Anxiety is sometimes a practical and useful emotion, needed in certain situations.

Anxiety helps us prepare for the driver’s license exam or remember the things we might need to take to school or on a special trip. It also helps us stay alert to ensure our safety.

It is important to note that anxiety disorders are one of the most common mental health disorders.

Moreover, any person with an anxiety disorder will experience grief at some point in their life.

So, what exactly is anxiety? At its core, anxiety is the fear of something, real or imagined.

Specifically, anxiety arises from thoughts about events that are not necessarily occurring in the present, or that may never occur.

Anxiety is part of our basic makeup. Experiencing physical pain or sensation generates a fear-based thought or memory.
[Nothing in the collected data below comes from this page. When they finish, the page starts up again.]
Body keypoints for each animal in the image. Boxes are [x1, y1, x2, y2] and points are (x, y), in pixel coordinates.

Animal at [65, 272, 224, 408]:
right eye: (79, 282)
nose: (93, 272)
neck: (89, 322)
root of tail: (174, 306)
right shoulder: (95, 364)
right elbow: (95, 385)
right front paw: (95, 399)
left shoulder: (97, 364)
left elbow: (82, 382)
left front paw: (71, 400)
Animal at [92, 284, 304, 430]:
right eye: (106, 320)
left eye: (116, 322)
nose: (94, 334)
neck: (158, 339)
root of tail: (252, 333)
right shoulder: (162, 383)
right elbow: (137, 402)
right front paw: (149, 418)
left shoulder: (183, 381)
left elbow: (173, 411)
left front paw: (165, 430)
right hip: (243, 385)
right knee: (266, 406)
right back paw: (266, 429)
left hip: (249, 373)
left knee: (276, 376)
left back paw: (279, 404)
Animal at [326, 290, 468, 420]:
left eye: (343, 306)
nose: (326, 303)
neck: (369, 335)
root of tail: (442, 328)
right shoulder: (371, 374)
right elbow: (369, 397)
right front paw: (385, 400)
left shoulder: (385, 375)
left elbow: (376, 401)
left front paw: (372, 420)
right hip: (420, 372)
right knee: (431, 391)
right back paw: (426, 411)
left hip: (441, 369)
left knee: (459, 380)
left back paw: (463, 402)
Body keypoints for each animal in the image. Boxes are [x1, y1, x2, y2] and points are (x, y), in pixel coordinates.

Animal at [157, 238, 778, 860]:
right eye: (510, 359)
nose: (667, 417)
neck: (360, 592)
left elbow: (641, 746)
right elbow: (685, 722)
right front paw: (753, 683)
Conversely, you may have a fear-based thought that generates a physical sensation.

Feeling anxiety after a loss is totally normal, because losing someone we love makes us feel extremely emotional, lonely and overwhelmed.

The daily life that we once knew and enjoyed is turned upside down, opening the door to the fear of what life would be like without your loved one.
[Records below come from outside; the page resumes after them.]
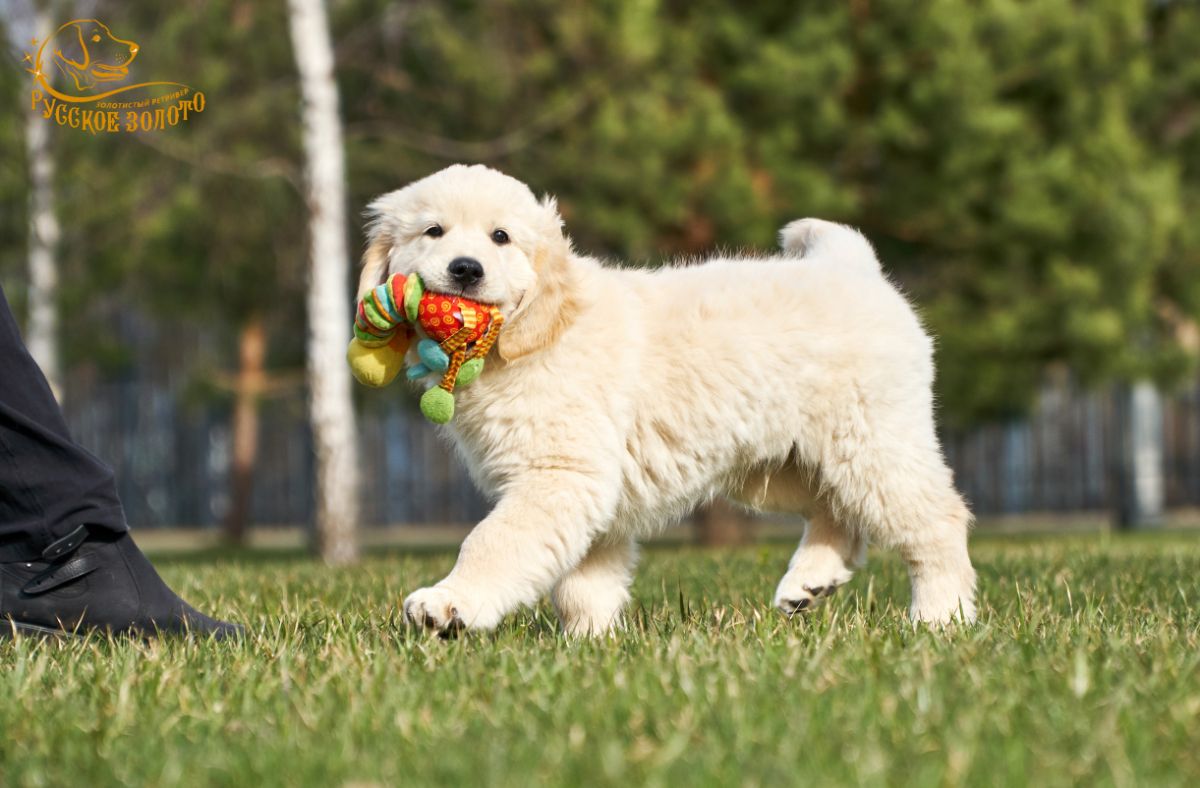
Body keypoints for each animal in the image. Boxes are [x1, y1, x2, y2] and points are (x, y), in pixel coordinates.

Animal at [362, 164, 974, 633]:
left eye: (500, 238)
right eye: (433, 232)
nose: (466, 270)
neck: (534, 329)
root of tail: (852, 266)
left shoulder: (559, 474)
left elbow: (494, 542)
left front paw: (450, 604)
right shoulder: (590, 493)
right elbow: (584, 582)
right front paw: (591, 643)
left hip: (871, 443)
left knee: (937, 519)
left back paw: (941, 617)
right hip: (782, 462)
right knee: (837, 511)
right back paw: (809, 582)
Feeling as though you have lost your sense of safety and security can be extremely anxiety-inducing.

What Does Anxiety Look Like?

Anxiety manifests in various ways. While it can look different for different people, it has a lot of common symptoms, many of which, I’m sure, you will recognize.

Above all, the most complicated aspect of anxiety is that it manifests as very real physical symptoms.
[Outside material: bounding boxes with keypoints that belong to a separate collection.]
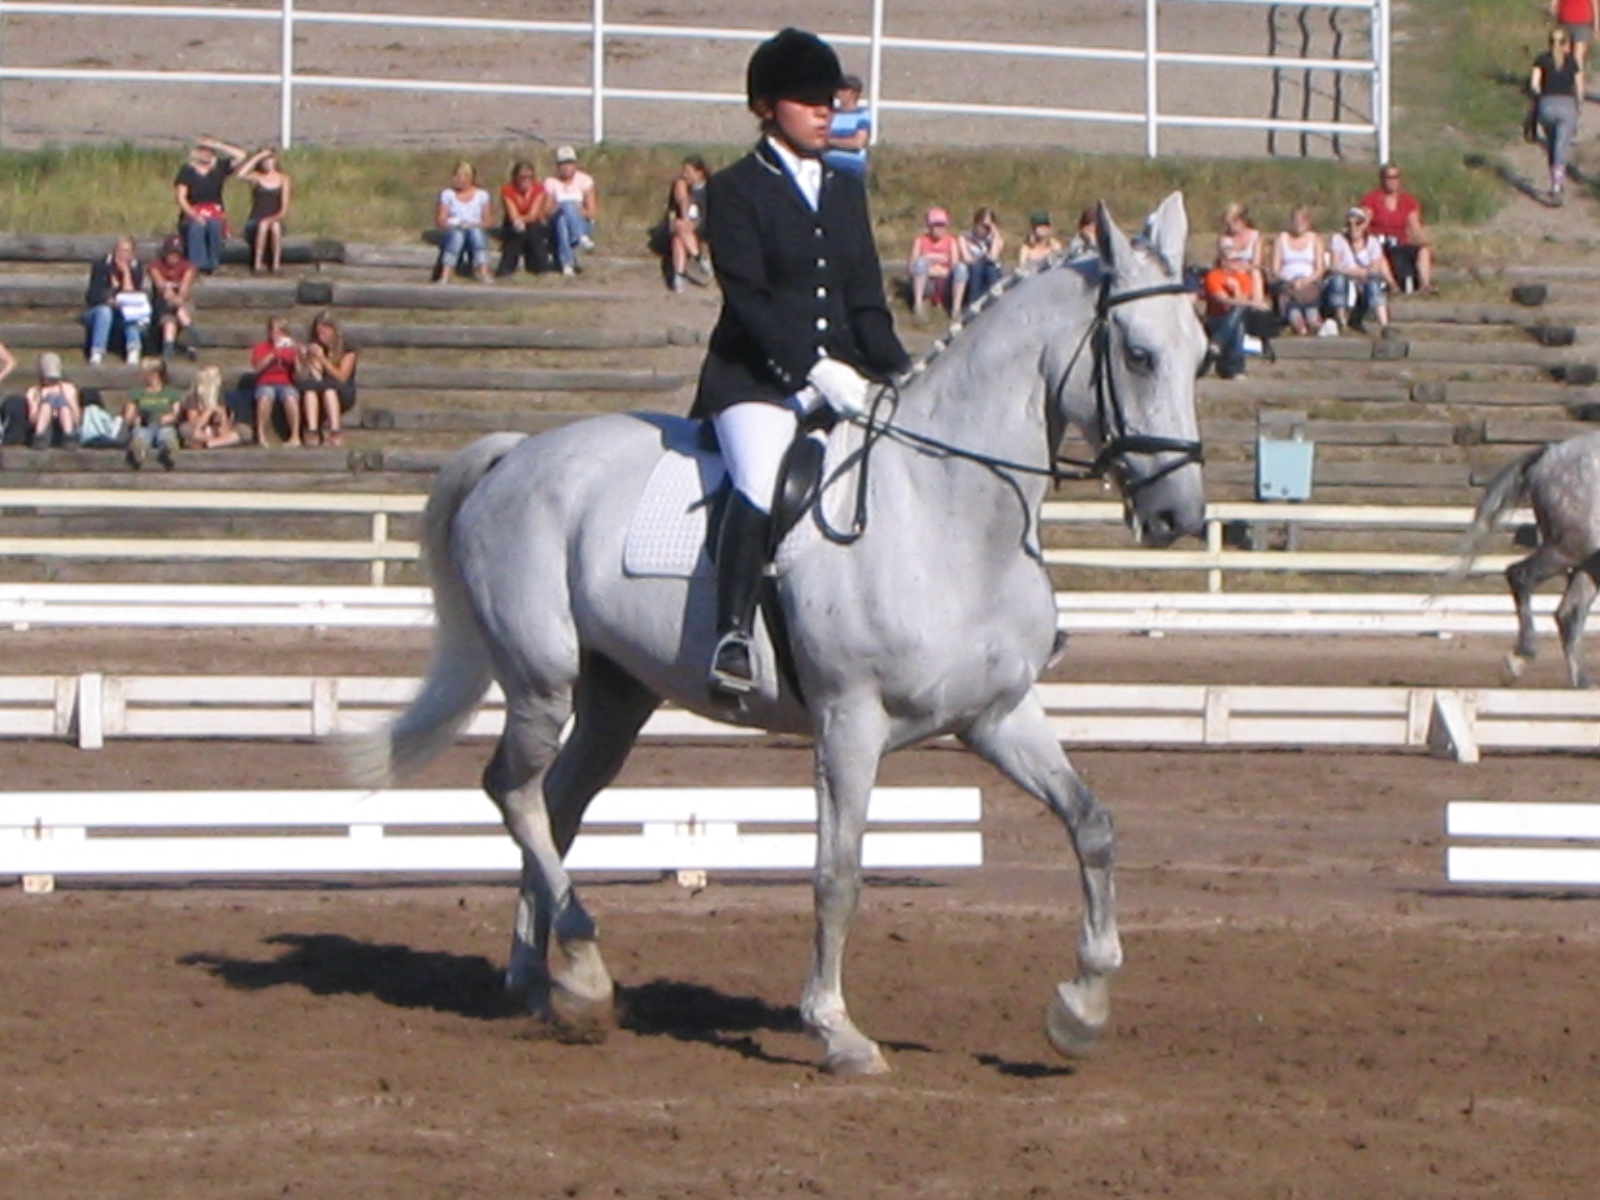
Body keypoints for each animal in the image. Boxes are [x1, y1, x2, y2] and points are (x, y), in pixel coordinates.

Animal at [351, 193, 1208, 1075]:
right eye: (1139, 355)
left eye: (1204, 356)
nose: (1178, 516)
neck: (947, 509)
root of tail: (515, 455)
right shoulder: (849, 720)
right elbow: (838, 871)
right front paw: (836, 1030)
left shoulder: (998, 714)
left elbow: (1092, 824)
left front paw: (1082, 1008)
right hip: (539, 678)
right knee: (515, 792)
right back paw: (583, 973)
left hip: (616, 698)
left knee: (555, 805)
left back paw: (540, 980)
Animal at [1453, 429, 1600, 688]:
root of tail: (1551, 453)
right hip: (1572, 548)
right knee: (1520, 575)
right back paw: (1523, 653)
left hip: (1587, 558)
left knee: (1570, 612)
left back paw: (1582, 683)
These symptoms, ranging from heart palpitations to nausea, can deceive you into thinking there is something physically wrong with you, when really there are deeper, underlying issues that must be addressed in order to lessen the physical symptoms.

Some Symptoms of Anxiety may Include

  • Irregular heartbeat
  • Dizziness and lightheadedness
  • Shortness of breath
  • Choking sensations and nausea
  • Shaking and sweating
  • Fatigue and weakness
  • Chest pain and heartburn
  • Muscle spasms
  • Hot flashes or sudden chills
  • Tingling sensations in your extremities
  • A fear that you’re going crazy
  • A fear that you might die or be seriously ill

There are lots of different kinds of loss, in addition to death, that can cause anxiety:

Losing your job, divorce, moving, or any change to your health that limits your activities of daily living.

At its heart, anxiety is the sense of fear, real or imagined.

Your fears can be about something in the past, present, or future.

We experience fear from grief for many reasons; we can be afraid of how the future has changed now that an important person in our lives is gone.

We can also be afraid of the possibility of more loss, worrying that we might lose more of our loved ones.

We can worry about our health, concerned that we might get sick or die soon, too. We worry that we might die and leave our children and family behind.  Any past experience of grief that may be left in our heart can also come back to haunt us, causing additional pain and anxiety in our hearts.

Often times, we feel as if we are going crazy, that we are not able to cope with these intense feelings of sadness and anxiety. In such situations, we ask the question, ‘Why Me?

You are not alone in this process; remember that there is absolutely nothing wrong with you.  That being said, you might need to get help in the form of counseling, medication or a combination of the two.

There is a lot of support out there, but it’s important that you take action and seek it out before anxiety takes over your life.

There is nothing wrong with getting help. It does not mean that you are weak; it’s actually quite the opposite as it takes courage to look for help when feeling vulnerable.

Finding the right combination of help that best meets your needs will help you feel as though you are regaining some control over your life.